Shame on me – I never really associated this delectable baked goodie with Easter until I read Julie’s post about it in her blog, A Mingling of Tastes. She shares:
Even though I was Catholic growing up, I probably never would have eaten a hot cross bun if it weren’t for that cute little song , which I probably learned in pre-school or someplace like that. With such a catchy tune running through my head, I naturally wanted to eat a hot cross bun. Luckily, a bakery near our house made them during lent, and I remember liking the sweet little yeast rolls studded with bits of fruit and spices.

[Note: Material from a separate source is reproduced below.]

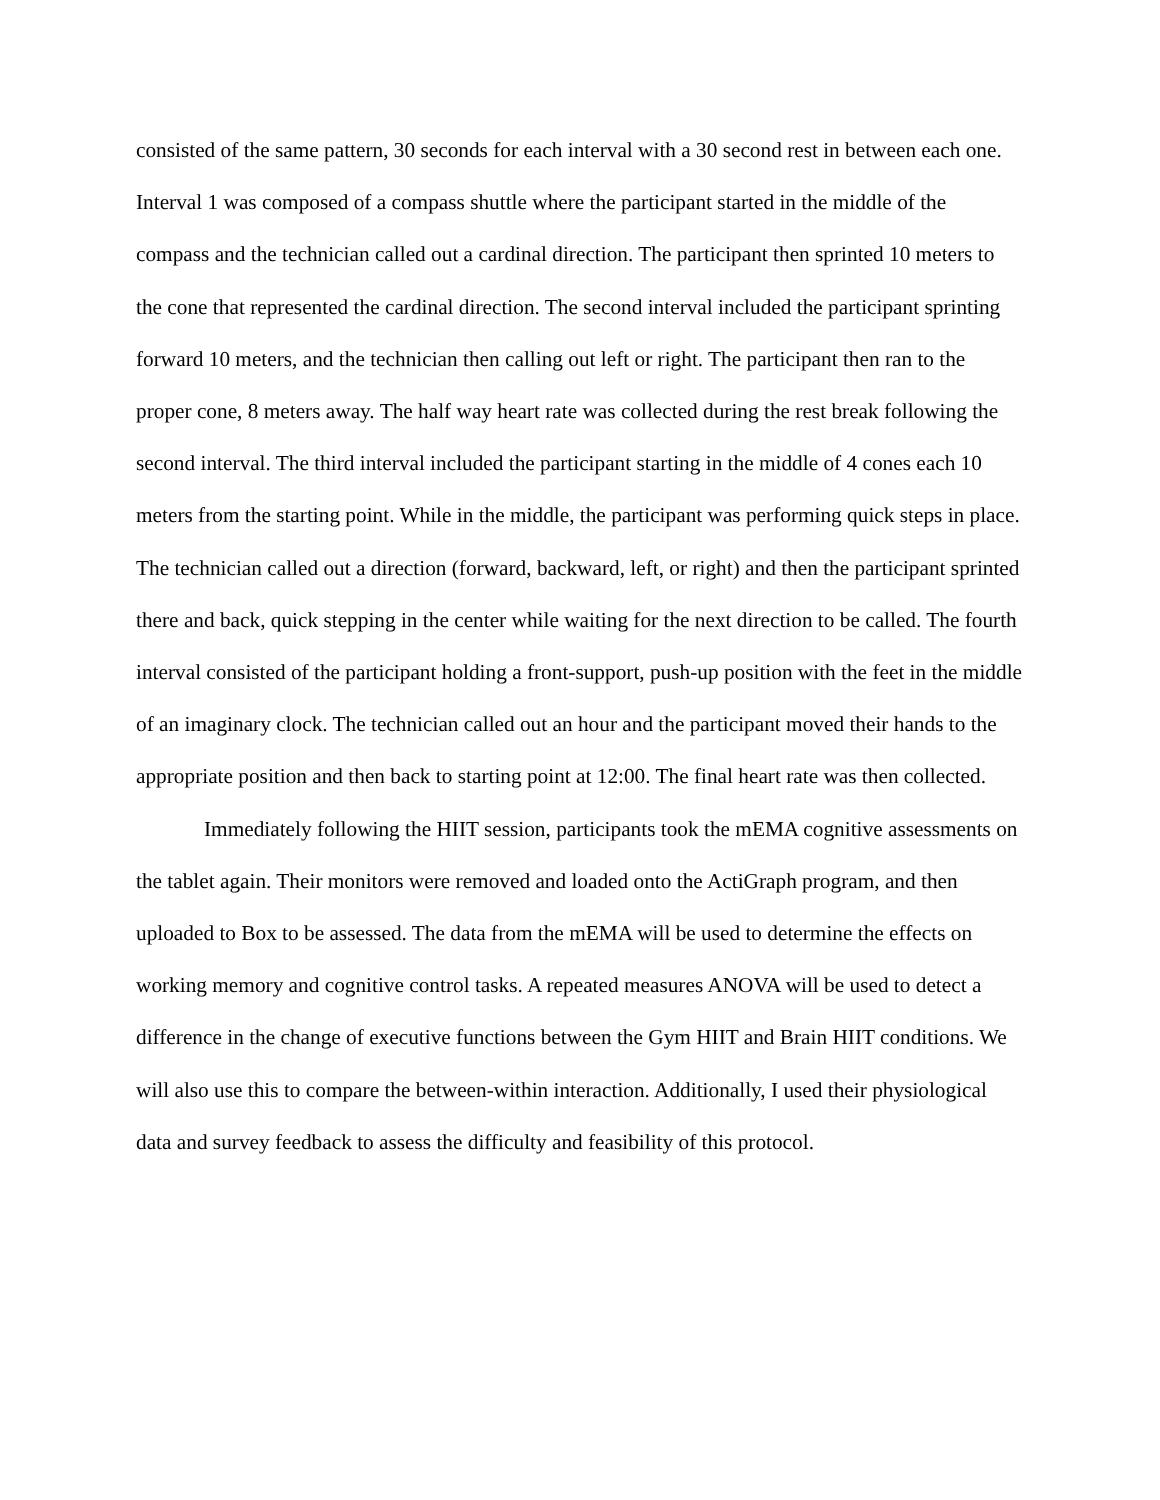consisted of the same pattern, 30 seconds for each interval with a 30 second rest in between each one. Interval 1 was composed of a compass shuttle where the participant started in the middle of the compass and the technician called out a cardinal direction. The participant then sprinted 10 meters to the cone that represented the cardinal direction. The second interval included the participant sprinting forward 10 meters, and the technician then calling out left or right. The participant then ran to the proper cone, 8 meters away. The half way heart rate was collected during the rest break following the second interval. The third interval included the participant starting in the middle of 4 cones each 10 meters from the starting point. While in the middle, the participant was performing quick steps in place. The technician called out a direction (forward, backward, left, or right) and then the participant sprinted there and back, quick stepping in the center while waiting for the next direction to be called. The fourth interval consisted of the participant holding a front-support, push-up position with the feet in the middle of an imaginary clock. The technician called out an hour and the participant moved their hands to the appropriate position and then back to starting point at 12:00. The final heart rate was then collected.
Immediately following the HIIT session, participants took the mEMA cognitive assessments on the tablet again. Their monitors were removed and loaded onto the ActiGraph program, and then uploaded to Box to be assessed. The data from the mEMA will be used to determine the effects on working memory and cognitive control tasks. A repeated measures ANOVA will be used to detect a difference in the change of executive functions between the Gym HIIT and Brain HIIT conditions. We will also use this to compare the between-within interaction. Additionally, I used their physiological data and survey feedback to assess the difficulty and feasibility of this protocol.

What we know as a hot cross bun became popular in Tudor England in the 1500s, but the pagan inhabitants of the British Isles probably made similar bread marked with a cross to honor Eostre, their goddess of light for whom Easter was named, according to the Oxford Companion to Food. This tradition of offering bread to the gods goes back to the Greeks and Romans and even further to the Egyptians who took a great leap toward modern civilization when they traded blood sacrifices for far less messy offerings of bread.

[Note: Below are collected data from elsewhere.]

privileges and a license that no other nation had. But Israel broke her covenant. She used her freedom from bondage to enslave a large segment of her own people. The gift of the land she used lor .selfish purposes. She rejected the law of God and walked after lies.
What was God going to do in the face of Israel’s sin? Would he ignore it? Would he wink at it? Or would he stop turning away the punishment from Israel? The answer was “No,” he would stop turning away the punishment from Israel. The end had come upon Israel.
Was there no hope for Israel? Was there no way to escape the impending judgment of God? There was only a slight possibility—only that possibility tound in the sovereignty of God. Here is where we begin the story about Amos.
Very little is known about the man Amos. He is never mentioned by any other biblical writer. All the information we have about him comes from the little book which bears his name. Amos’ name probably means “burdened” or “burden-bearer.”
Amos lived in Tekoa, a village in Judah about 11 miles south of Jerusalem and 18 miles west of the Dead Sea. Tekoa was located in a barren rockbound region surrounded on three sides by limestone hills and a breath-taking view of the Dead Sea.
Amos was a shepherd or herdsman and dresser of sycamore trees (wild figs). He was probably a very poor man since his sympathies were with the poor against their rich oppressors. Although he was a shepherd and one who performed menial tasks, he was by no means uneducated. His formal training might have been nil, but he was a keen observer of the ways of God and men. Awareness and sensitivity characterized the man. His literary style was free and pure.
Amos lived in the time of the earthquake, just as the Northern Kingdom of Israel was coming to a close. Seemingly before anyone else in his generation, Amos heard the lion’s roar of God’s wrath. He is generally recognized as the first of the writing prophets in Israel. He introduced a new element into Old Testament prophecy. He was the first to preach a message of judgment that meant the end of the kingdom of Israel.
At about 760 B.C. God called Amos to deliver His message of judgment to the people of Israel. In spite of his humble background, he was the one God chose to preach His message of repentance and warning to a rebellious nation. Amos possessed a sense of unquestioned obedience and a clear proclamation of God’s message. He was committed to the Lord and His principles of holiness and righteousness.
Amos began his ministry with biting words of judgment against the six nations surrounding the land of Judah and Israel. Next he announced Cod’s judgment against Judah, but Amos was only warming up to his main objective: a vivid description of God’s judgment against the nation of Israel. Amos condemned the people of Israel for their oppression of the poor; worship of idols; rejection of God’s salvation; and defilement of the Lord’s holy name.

Today, hot cross buns aren’t really an offering, but a traditional holiday food eaten on Good Friday (also known as “the day of the cross”) and throughout Lent to remind us of Jesus’ cross.
Like her, I probably first heard of the buns from that nursery rhyme that every little kid knows. What I didn’t know was their pagan origins. Oh well, the buns are good. Why not try serving them come Good Friday? Julie shares a recipe in her blog as well.